Gli operatori svizzeri dovranno rispettare queste normative nelle loro relazioni con clientela UE. L’AI Act è stato uno dei temi del Point Zero Forum (PZF 2026), tenutosi questa setttimana a Zurigo, dove circa millecinquecento professionisti hanno esaminato l’affidabilità delle transazioni finanziarie nell’era digitale.

Tre sono gli obiettivi su cui si è concentrato PZF 2026. Il primo, l’IA applicata alle decisioni finanziarie. La decisione automatizzata di transazioni, prestiti o movimentazione di fondi può comportare errori non imputabili all’intervento umano, mentre le istituzioni finanziarie devono tuttavia procedere con aggiornamenti infrastrutturali prima che le norme siano definitive.

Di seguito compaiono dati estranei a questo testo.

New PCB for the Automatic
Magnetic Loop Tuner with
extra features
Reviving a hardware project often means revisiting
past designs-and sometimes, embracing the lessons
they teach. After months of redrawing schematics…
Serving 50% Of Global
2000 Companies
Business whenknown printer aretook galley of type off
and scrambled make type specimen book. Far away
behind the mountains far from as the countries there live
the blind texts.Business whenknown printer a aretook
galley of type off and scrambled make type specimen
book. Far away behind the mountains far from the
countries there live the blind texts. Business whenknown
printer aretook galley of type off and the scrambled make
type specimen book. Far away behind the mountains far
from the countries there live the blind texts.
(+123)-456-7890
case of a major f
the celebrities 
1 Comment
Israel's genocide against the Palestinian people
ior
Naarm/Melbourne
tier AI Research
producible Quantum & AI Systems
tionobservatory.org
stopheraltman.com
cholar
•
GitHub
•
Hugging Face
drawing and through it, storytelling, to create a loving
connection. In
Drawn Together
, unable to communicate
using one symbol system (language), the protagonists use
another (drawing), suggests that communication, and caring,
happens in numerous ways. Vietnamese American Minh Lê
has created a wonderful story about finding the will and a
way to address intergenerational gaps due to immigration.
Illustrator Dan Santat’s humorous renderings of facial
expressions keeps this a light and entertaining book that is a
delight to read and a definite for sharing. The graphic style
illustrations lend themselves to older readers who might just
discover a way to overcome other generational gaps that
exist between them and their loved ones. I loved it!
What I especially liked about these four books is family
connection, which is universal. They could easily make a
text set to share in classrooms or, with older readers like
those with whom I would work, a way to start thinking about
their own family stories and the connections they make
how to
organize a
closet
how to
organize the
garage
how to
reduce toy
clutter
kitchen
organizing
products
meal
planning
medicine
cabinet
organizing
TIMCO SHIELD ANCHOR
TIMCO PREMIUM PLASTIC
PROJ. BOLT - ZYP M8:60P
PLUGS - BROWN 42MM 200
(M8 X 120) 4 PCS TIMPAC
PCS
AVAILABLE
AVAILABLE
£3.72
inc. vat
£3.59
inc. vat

Altra questione riguarda le stablecoin, le valute digitali ancorate a una moneta fiat. Il 97% di questo mercato è denominato in dollari. Dal 2025 il Markets in Crypto-Assets (MiCA) dell’UE regola le criptoattività, ma non ha prodotto alternative europee credibili. A Zurigo, Agustín Carstens, ex direttore della Banca dei regolamenti internazionali, noto criptoscettico, ha invece riconosciuto che un quadro normativo adeguato permetterà alle stablecoin di affermarsi come strumento finanziario ordinario.

Infine, si è comparato il mercato dei capitali UE e USA. Mentre la capitalizzazione azionaria americana è pari al 270% del PIL statunitense, quella UE è ferma al 73% del PIL della eurozona, cui si aggiungono undici mila miliardi di euro parcheggiati in depositi bancari. La strategia Savings and Investments Union della Commissione europea è prossima a mobilitare questa liquidità, in particolare tramite la tokenizzazione degli attivi, ovvero la conversione di titoli, fondi o immobili in unità digitali scambiabili su infrastrutture digitali. Questo consentirà di aprire ai privati mercati oggi riservati agli operatori professionali e di abbattere i costi delle transazioni finanziarie.

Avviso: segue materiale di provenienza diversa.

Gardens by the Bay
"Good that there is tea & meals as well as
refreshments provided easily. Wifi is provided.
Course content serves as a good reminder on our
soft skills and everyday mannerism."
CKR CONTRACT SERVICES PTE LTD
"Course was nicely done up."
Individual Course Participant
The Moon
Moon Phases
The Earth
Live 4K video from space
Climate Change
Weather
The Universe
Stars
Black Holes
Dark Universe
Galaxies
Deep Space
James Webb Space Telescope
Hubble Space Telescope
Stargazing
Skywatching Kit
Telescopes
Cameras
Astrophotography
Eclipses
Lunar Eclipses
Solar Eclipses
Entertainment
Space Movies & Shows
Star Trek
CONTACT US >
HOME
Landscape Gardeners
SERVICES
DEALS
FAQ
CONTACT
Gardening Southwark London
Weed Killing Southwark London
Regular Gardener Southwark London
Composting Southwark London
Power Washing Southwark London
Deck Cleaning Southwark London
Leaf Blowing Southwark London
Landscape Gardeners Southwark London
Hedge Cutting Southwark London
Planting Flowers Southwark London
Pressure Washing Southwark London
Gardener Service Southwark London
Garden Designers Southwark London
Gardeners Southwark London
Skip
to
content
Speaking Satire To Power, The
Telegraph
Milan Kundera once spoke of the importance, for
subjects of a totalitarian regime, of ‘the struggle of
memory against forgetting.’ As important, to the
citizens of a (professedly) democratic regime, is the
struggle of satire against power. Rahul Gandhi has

Il Forum zurighese ha anticipato anche due innovazioni nella operatività fintech. GFTN e la americana Fintech Foundation hanno annunciato il Fintech Regulatory Futures Index (FRFI), con metodologia aperta a regolatori, accademici e operatori di mercato. FRFI permetterà alle amministrazioni pubbliche di tracciare in modo comparato eventuali lacune normative e agli operatori di recepire gli orientamenti globali delle procedure di compliance.

Parimenti, Chainlink, fra le piattaforme digitali più utilizzate in ambito istituzionale, grazie a un consorzio di banche multinazionali ha annunciato il Progetto Pangea. Questo consentirà il regolamento istantaneo di bonifici internazionali, il cosiddetto T+0, integrandolo con una comunicazione automatica di tutte le informazioni che giustificano la transazione.

PZF 2026 ha confermato la Svizzera come hub neutrale per le procedure digitali di nuova generazione, un posizionamento che offre all’ecosistema finanziario elvetico, Lugano inclusa, vantaggi concreti nella convergenza globale in corso.